2010 Candidates for Black Swan Event of the Year

And now for an Academy Award moment, the nominees please:

  • The Dubai World default – We are again receiving governmental reassurance that the Dubai World is well contained. Hearing this has eerie echoes of the sub-prime crisis being well contained. Why? We live in a highly interdependent worldwide financial system: if a butterfly flaps its wings in Beijing… you know the rest.
  • The US defaults on its sovereign debt – The Obama administration provided financial guarantees to everyone from American Express to GE to money market funds to Citicorp.  More than 2 trillion dollars of new US Treasury debt will need to be financed in 2010.  Is there enough money in the world to fund these deficits? What if a Treasury auction fails; that is, there are not enough bids to cover the amount offered?  That is like having a garage sale and nobody coming by.
  • The FDIC runs out of money – One commentator believes that the FDIC ran out of money in October 2009.   The FDIC is trying to muddle through by not aggressively closing problem banks.  Yes, the Treasury could step in and loan the FDIC money, but review the second bullet above on the potential for sovereign debt default.  Also, modern day bank runs occur via the internet rather than through heartwarming scenes a la It’s a Wonderful Life.  There is no George Bailey and no honeymoon money to bail out the money center banks.
  • Commercial real estate implosion – Commercial real estate – office buildings, hotels, regional and strip malls and multi- family dwellings have had a price decline of 41% since 2007. Rents have declined in all categories. Commercial real estate heavily utilizes short-term financing which require frequent re-financing at three, five and seven year intervals.  Re-financing needs will double from 2009 to 2010. Already stressed regional banks financed much of the growth in commercial real estate. Next year could be the perfect storm as both public and private sectors tap a limited pool of capital.
  • State, county or municipal insolvency – Multiple states are nearly insolvent. The same problems exist at the county and city levels.  States cannot declare bankruptcy, but counties and municipalities can.  A cascade of these bankruptcies would tax state treasuries.  A series of state defaults would put pressure on the Federal government for another set of bailouts.  Municipal defaults would send shockwaves through all financial markets.
  • Pension Fund Failure – Public and private pension funds are massively underfunded.  See Underfunded Pension Plans: The Next Shoe to Drop. Next year could be the year of recognition.  PBGC has limited resources to bailout the private sector funds and there is no PBGC coverage for public pension funds.  Multiple pension fund failures loom on the horizon.
  • War in the Middle East – Iran has shown contempt for international efforts to stop its nuclear development program.  Israel or the United States may be forced to take military action.  Iran has threatened to retaliate by closing the Straits of Hormuz, the international oil shipment passage way for Gulf oil.  Oil prices could soar crippling the world economy.

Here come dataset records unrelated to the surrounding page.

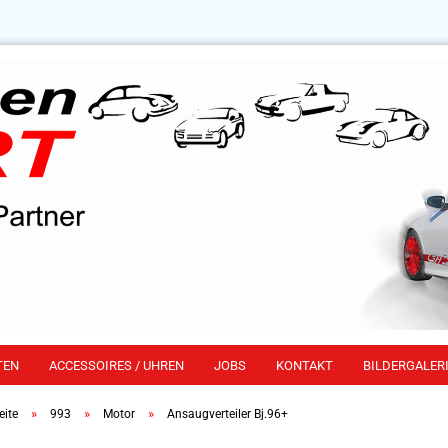
TEN
ACCESSOIRES / UHREN
JOBS
KONTAKT
BILDERGALERI
»
»
»
eite
993
Motor
Ansaugverteiler Bj.96+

The Sky is Clouded with Black Swans

Given the nature of black swan events, I cannot predict that any will land. It is even more difficult to determine whether or not they are even black swan events at all.  Other worthy candidates: dollar collapse, earthquakes and volcanoes, sovereign debt default in Portugal, Spain, Italy, Ireland, Greece, the United Kingdom (or all these countries), Euro collapse, depression in China, constitutional crisis in the United States.  The list is long and fraught with possibility.  Or the black swan event could be that nothing happens at all.

Still hope spring eternal, keep checking the skies and Happy New Year.